[Task to complete] Where does the string "pinky" appear? Copy every line of the entries below that holds it.

---------- Given records ----------

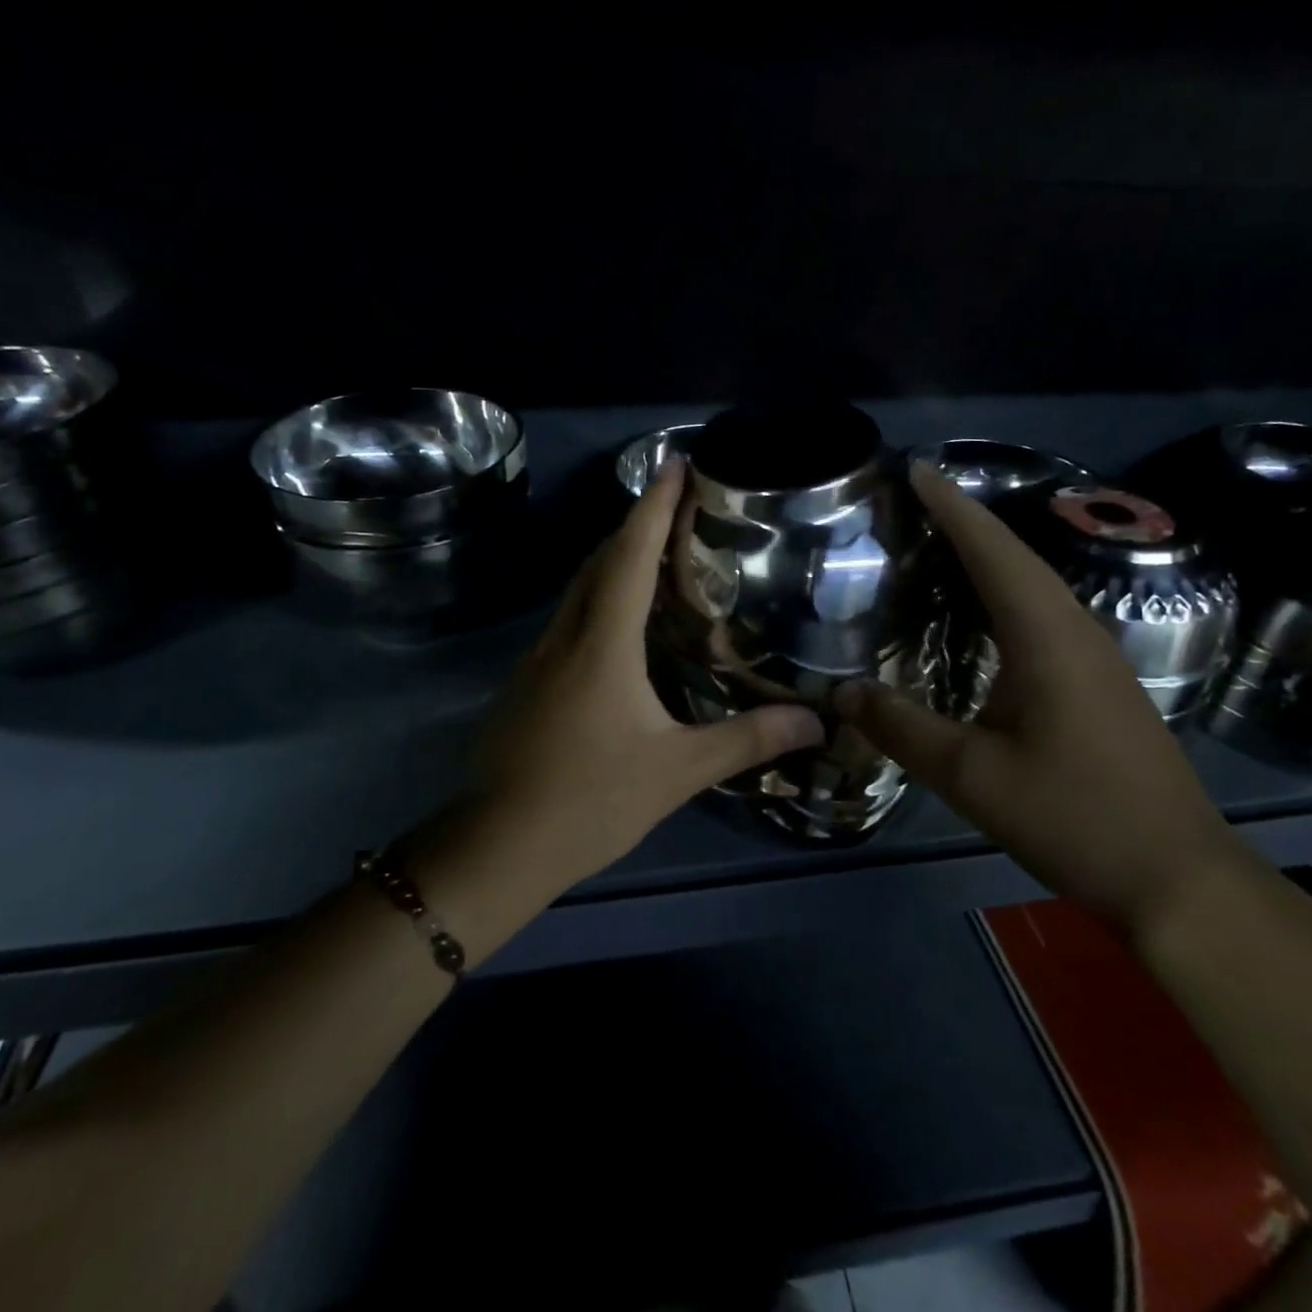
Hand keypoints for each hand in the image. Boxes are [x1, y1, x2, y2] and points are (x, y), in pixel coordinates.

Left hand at [464, 462, 824, 888]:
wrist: (496, 847)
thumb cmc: (589, 799)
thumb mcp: (677, 771)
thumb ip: (746, 740)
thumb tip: (815, 722)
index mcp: (601, 642)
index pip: (630, 555)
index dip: (654, 506)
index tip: (676, 464)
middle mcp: (565, 636)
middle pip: (599, 562)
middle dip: (636, 526)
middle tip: (677, 508)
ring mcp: (537, 660)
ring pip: (579, 591)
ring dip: (613, 563)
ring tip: (657, 558)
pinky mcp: (527, 685)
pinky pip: (568, 622)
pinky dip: (599, 602)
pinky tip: (620, 629)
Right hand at [834, 460, 1249, 929]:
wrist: (1178, 879)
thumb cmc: (1073, 818)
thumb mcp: (970, 776)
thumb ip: (901, 728)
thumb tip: (838, 693)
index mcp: (1047, 638)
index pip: (993, 552)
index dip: (952, 508)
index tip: (916, 470)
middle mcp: (1076, 631)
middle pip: (1017, 557)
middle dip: (966, 523)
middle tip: (913, 502)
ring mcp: (1097, 657)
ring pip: (1034, 585)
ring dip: (988, 556)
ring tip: (937, 544)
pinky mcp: (1101, 682)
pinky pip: (1044, 615)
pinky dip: (1004, 595)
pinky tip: (980, 614)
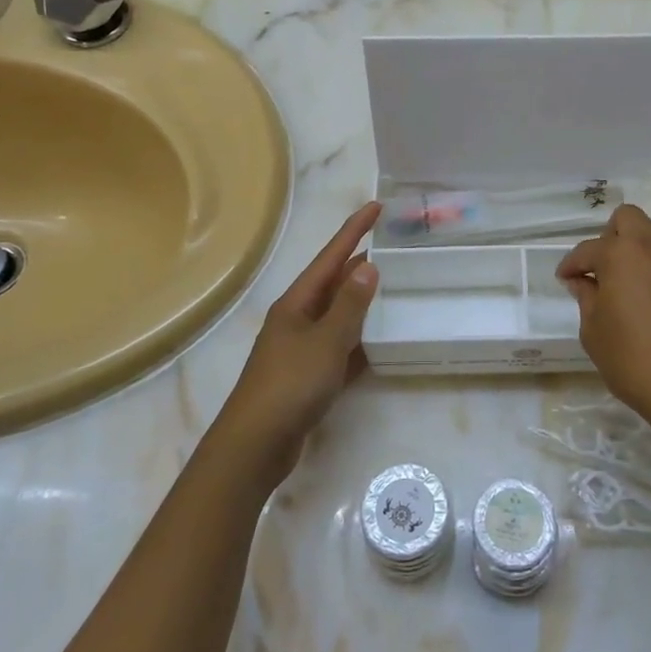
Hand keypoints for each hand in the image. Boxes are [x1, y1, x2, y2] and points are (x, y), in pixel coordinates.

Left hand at [211, 203, 379, 488]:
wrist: (255, 445)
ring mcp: (301, 349)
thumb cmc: (290, 384)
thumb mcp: (327, 340)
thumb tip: (368, 265)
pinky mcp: (308, 377)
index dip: (354, 230)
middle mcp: (297, 319)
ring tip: (393, 288)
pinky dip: (359, 341)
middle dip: (360, 264)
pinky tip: (379, 342)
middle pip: (333, 283)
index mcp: (297, 302)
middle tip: (394, 247)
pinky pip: (339, 348)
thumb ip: (350, 304)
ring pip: (338, 316)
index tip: (377, 206)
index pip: (331, 256)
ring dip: (362, 302)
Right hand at [557, 205, 650, 427]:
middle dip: (609, 237)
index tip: (565, 280)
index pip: (588, 249)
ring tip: (627, 288)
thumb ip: (586, 298)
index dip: (571, 265)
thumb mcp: (594, 333)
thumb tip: (583, 282)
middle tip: (601, 271)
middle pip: (628, 219)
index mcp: (623, 254)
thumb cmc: (635, 361)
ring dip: (637, 253)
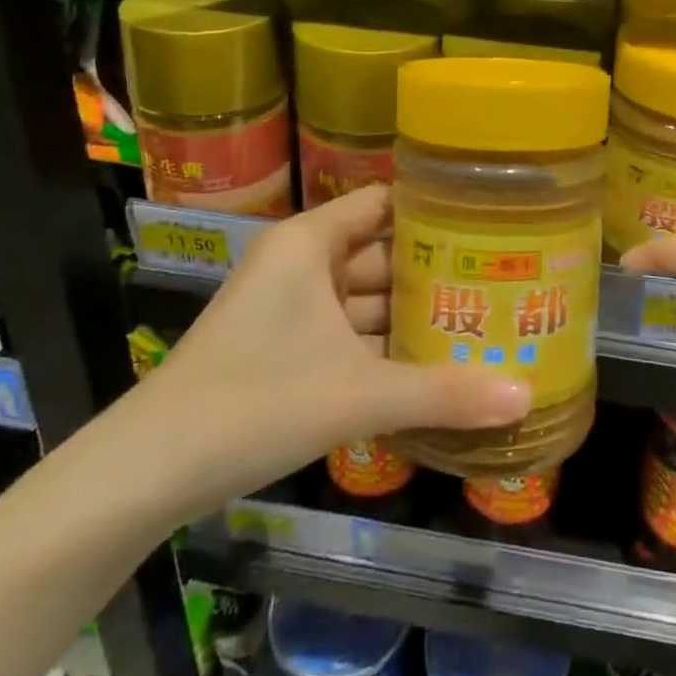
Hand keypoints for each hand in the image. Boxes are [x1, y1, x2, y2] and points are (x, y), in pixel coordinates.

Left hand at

----------

[Response to this task]
pinky mcp: (527, 685)
pinky pip: (568, 622)
pinky dip: (599, 602)
pinky tip: (620, 629)
pinky mcp: (1101, 682)
pinky pip: (1044, 615)
pinky dip: (1004, 595)
pinky tip: (980, 614)
pinky mcp: (308, 377)
pinky dip: (359, 341)
pinky tip: (379, 342)
pinky pip: (339, 348)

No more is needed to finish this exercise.